Barbara Rubin, the dialect coach on Chris Urch’s The Rolling Stone, has a consistent way to measure whether she’s doing her job effectively. “In whatever dialect I’m coaching actors to speak,” she told me the other day, “there is a need for clarity in how those actors say their first few lines. If they are understandable, the audience will get on board and the storytelling can proceed. And then I know I’ve done good work.”

Getting to that point can be an extensive process. Rubin, who grew up in South Africa before coming to the U.S. to work as an assistant director to the South African writer/director Athol Fugard, may watch films or television programs featuring people speaking the dialect called for in a play or musical.
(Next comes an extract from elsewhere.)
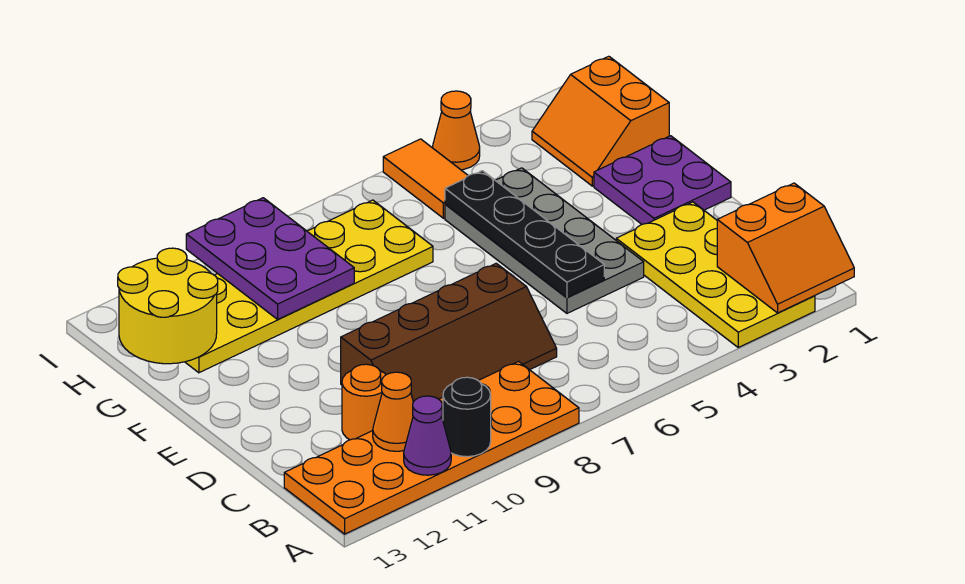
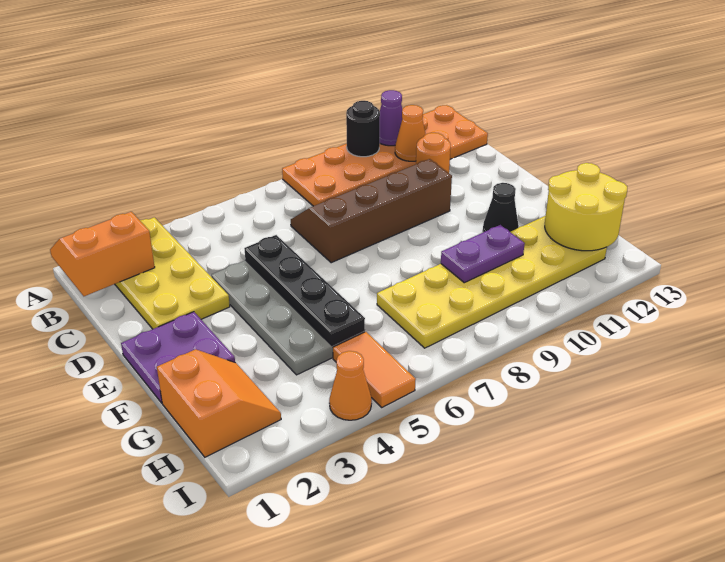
none -> black 1x1 cone [483,183,519,232]
purple 2x3 plate [186,198,354,319] -> purple 1x2 plate [441,225,525,283]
If she’s working on a dialect she doesn’t know instinctively or thoroughly – as was the case for the east African speech in The Rolling Stone – she will find a native speaker from the area. “I use that person to bounce things off – pronunciation, intonation – so that I’m not making guesses as to how something should sound.”

For The Rolling Stone, her resource person was someone who works with the United Nations. “He’s in Africa at the moment,” Rubin said, “so we would be on Skype or FaceTime at odd hours.”

Saheem Ali, the director of The Rolling Stone, was also a great help to Rubin. “Saheem grew up in east Africa – in Kenya – so his ear was already tuned in the direction of how the characters should speak.”

Rubin tailors her work to the actor. “Some actors like me to give them a lot of notes and recordings. Some actors like to do a lot of work on their own.” Whatever a performer’s method, Rubin aims to get that person confident in speech. “You don’t want an actor to be thinking too much about how their dialect is sounding. Then they can’t concentrate on emotion or telling the story.”

Getting actors to speak a clear approximation of a dialect is essential, but comprehensibility for the local audience cannot be sacrificed. “I remember when I worked with Athol Fugard on a production of his Blood Knot, for the opening of the Signature’s new building in New York in 2012,” Rubin said. “In the cast were two American actors who were worried that their South African speech would not be perfect. So on the opening day of rehearsal, Fugard said: ‘We are not making a documentary. It is important that the audience understands the play.’”

Rubin, who is on the faculty of The American Academy of Dramatic Arts and who coaches privately, had previously worked with two actors in The Rolling Stone: James Udom and Myra Lucretia Taylor. She praised them and the other four members of the ensemble. “They were a beautiful cast to work with. They have facility with learning dialect as well as for conveying all the rich drama of the play.”